Milano’da çok ünlü olan “Milano Katedrali” meydanından başlayarak şehrin kenar mahallelerine kadar uzanan “Via Dante” sokağında St. Maria della Grazie adındaki küçük, fakat çok eski bir manastır vardır. Leonardo, bu katedralin “Sofra Odası”ndaki duvarlarının birine, bütün genişliği boyunca, “Gizli­Son Akşam Yemeği” adını verdiği bir tablo işlenmiştir. Bu tablo; büyük bir odayı göstermektedir. Bu salonun dip tarafında üç pencere görülmektedir. Salonun ön kısmında uzun bir masa bulunmaktadır. Masanın arka kenarına, yüzleri tabloya bakanlara dönük olarak oturanlar vardır. Bunlar İsa ve 12 havarisidir. İsa, oturanlar arasında ve masanın ortalarında oturmaktadır. Havarilerin altısı, İsa’nın sağında, altısı solunda; yan yana oturmuşlardır. İsa’nın başı, hafifçe sol omzuna doğru eğiktir. Gözleri donuktur, belirsizdir. İki elini masaya birbirinden biraz açık olarak dayamıştır. Derin düşünceler içindedir, çok üzüntülü bir hali vardır. Sanki, bütün üç yıl boyunca; öğrencileriyle bir arada, hep beraber geçirdiği günlerden sonra neler olacağını tanımlayan bir görüntü içindedir.

Leonardo’nun resim sanatındaki büyüklüğünü anlamak için her şeyden önce, iki şey üzerinde, evvelâ kompozisyon üzerinde, sonra ışık ve gölge üzerinde durmak lâzımdır. Onun en büyük kompozisyonu Cenacolo (Son Akşam Yemeği) olduğu için bu eserdeki üstünlüğünü belirtmek yeter. Santa Maria delle Grazie’nin yemek salonunda bulunan bu freskonun her tarafı aradan yarım asır geçmeden çatlamış, boyaları dökülmüş; beceriksiz ellerin tamirleriyle eser, büsbütün berbat bir duruma düşmüştür. Bugün, son şekli ile onda gölgeleri andıran figürlerden başka bir şey görülmez.

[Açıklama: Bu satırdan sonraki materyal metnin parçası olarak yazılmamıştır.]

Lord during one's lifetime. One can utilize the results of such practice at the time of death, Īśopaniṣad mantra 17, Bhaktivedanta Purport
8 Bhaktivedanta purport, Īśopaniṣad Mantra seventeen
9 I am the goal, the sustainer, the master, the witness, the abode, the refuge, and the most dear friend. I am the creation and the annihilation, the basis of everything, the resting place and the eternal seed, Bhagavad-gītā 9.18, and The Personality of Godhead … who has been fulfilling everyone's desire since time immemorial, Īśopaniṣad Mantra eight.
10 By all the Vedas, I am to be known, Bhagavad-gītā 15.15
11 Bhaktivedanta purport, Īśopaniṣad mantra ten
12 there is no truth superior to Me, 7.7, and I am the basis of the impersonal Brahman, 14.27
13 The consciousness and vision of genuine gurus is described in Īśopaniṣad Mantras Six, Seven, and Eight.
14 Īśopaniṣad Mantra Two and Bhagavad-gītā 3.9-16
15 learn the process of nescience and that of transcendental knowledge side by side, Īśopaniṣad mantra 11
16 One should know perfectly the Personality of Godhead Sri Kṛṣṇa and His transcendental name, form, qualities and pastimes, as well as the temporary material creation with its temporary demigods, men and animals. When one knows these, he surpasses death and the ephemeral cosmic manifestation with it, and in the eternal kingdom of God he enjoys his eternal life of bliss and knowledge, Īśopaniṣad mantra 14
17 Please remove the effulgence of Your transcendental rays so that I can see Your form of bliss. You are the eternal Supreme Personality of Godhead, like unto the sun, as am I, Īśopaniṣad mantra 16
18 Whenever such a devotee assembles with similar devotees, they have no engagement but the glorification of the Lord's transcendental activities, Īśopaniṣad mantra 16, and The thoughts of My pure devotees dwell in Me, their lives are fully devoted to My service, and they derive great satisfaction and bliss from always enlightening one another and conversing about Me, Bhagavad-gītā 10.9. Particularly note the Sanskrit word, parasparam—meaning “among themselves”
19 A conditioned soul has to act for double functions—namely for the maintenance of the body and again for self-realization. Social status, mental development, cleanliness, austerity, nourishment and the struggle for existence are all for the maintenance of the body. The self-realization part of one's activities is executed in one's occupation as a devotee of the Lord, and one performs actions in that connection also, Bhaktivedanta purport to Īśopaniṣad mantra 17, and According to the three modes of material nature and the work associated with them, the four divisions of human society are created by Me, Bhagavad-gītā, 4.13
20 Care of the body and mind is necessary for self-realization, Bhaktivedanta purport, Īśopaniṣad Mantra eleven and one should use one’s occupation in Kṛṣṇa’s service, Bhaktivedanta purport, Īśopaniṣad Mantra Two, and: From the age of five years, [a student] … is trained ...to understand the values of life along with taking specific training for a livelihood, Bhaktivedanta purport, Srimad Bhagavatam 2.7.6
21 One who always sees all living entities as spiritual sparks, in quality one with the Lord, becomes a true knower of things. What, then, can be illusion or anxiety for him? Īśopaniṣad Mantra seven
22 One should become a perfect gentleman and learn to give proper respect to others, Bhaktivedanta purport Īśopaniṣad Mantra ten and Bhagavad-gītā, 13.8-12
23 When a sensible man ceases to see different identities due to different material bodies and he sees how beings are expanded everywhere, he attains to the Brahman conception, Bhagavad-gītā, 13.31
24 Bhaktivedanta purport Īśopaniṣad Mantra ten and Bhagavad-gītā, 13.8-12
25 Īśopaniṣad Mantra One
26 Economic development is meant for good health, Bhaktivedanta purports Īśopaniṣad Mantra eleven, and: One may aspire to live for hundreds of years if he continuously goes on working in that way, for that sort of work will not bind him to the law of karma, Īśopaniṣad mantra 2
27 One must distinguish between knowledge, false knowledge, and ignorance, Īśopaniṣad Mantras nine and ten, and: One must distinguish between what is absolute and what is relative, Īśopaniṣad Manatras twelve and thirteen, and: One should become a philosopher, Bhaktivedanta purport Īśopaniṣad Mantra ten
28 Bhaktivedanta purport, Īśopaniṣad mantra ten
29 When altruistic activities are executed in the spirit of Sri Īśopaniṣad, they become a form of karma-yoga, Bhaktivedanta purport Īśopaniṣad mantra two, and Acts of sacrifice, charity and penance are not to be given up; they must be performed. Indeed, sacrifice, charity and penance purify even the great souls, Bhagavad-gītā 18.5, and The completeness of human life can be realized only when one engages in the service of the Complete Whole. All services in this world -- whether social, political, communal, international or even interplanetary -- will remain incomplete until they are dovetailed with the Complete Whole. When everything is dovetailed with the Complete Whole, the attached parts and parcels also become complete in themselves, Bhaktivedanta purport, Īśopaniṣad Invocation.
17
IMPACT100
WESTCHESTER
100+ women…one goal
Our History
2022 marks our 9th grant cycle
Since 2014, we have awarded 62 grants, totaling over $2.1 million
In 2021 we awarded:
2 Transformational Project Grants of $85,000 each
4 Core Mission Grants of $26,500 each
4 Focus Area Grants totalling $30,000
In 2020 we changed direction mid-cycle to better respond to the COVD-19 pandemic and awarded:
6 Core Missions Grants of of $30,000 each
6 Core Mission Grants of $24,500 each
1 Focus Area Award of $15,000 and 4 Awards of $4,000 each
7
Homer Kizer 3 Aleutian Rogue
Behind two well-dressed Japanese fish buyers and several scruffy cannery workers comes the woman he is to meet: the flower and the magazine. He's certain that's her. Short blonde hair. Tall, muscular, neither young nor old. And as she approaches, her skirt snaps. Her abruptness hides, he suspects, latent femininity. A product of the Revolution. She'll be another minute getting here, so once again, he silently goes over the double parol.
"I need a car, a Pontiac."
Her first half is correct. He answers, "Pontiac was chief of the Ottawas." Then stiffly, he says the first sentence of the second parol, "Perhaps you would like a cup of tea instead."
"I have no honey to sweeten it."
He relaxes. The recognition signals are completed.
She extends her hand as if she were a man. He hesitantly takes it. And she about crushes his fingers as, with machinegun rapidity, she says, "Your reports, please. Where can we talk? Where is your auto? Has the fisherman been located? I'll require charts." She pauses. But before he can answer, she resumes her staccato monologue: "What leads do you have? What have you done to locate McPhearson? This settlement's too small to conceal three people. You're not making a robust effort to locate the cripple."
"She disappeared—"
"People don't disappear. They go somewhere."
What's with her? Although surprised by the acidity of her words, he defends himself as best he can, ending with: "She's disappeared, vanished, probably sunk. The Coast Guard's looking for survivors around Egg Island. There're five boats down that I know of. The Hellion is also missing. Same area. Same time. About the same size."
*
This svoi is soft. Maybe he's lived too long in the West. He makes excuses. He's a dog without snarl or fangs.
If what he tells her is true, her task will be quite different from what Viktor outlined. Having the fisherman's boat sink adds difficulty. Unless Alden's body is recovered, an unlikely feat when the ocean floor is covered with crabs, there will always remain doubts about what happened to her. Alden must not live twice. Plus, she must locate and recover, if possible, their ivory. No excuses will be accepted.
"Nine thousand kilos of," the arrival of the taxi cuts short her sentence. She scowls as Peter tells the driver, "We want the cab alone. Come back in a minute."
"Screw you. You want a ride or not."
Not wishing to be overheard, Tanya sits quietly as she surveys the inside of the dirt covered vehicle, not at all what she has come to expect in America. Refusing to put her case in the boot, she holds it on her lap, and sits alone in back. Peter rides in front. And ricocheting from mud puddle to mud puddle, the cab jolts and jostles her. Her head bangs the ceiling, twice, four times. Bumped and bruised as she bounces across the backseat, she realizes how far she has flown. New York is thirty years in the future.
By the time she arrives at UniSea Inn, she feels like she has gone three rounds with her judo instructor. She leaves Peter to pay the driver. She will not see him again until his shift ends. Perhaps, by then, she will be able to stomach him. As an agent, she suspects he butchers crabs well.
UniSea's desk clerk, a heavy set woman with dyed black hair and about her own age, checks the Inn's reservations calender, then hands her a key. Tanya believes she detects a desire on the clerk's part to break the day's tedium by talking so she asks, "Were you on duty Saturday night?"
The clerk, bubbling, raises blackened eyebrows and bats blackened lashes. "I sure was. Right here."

Fakat buna karşılık, Leonardo’nun talebelerinden Marco d’Oggione’nin 1510 senesinde, aslının bütün parlaklığı içinde bulunduğu sıralarda, yapmış olduğu kopyalar vardır; Paris’te Louvre müzesinde bulunan kopya ile Londra’da güzel sanatlar mektebindeki kopya bu ressama atfolunmaktadır.

Eser, Magripli Ludovico tarafından Santa Maria Delle Grazie manastırı yemekhanesi için ısmarlanmıştır. Sanatçının tamamlayabildiği birkaç resimden biridir. Daha Leonardo hayatta iken yıpranmaya başlaması, renklerin doğallıklarını kaybetmesi, inanılmaz bir talihsizliktir. Bunun da nedeni Leonardo’nun salondaki rutubeti hesaplamadan değişik bir boyama tekniği uygulamasıdır. Ancak bu hali ile bile, insan dehasının büyük mucizelerinden biridir

Rahiplerin uzun yemek masalarının bulunduğu salonun bir duvarını boydan boya kaplayan, dört metre genişliğindeki bu başyapıt, ilk açıldığı gün müthiş bir heyecan uyandırmıştı. Salonun doğal ışığı yemek masasının tam üzerini aydınlatmakta, perspektifle birlikte, resme sanki salonunun uzantısıymışçasına bir derinlik kazandırmaktadır

Kompozisyonun iç mekanlara taşınmaya başlandığı ilk resimlerden biridir Santral perspektif kurallarına göre yapılmış olup orta çizgi Hz. İsa’nın sağ gözünden geçer. Bu duruş, aynı zamanda Hz. İsa’nın manevi konumunu da betimlemektedir.

Rönesans’la birlikte çizgisellik, yüzeysel üslup anlaşılırlık ve çokluk resimde işlenmiştir. Çizgisel üslup cisimler ve uzayla uğraşır ve üç boyutluluk izlenimi vermek için ışık ve gölgeyi kullanır. Ama çizgi kesin bir sınır olarak üstün, ya da hiç değilse onlara eşit bir yer alır. Rönesans’ta bütün elemanlar tek tek ele alınıp işlenmiştir. Parçalar tek başına ve bütüne karşı sorumludurlar. Leonardo haklı olarak ışık-gölge karşıtlığının babası sayılır ve özellikle onun “Son Akşam Yemeği” Yeniçağ sanatında ilk defa olarak ışık-gölgenin kompozisyon etkenleri olarak büyük çapta kullanıldığı ilk resim olmuştur.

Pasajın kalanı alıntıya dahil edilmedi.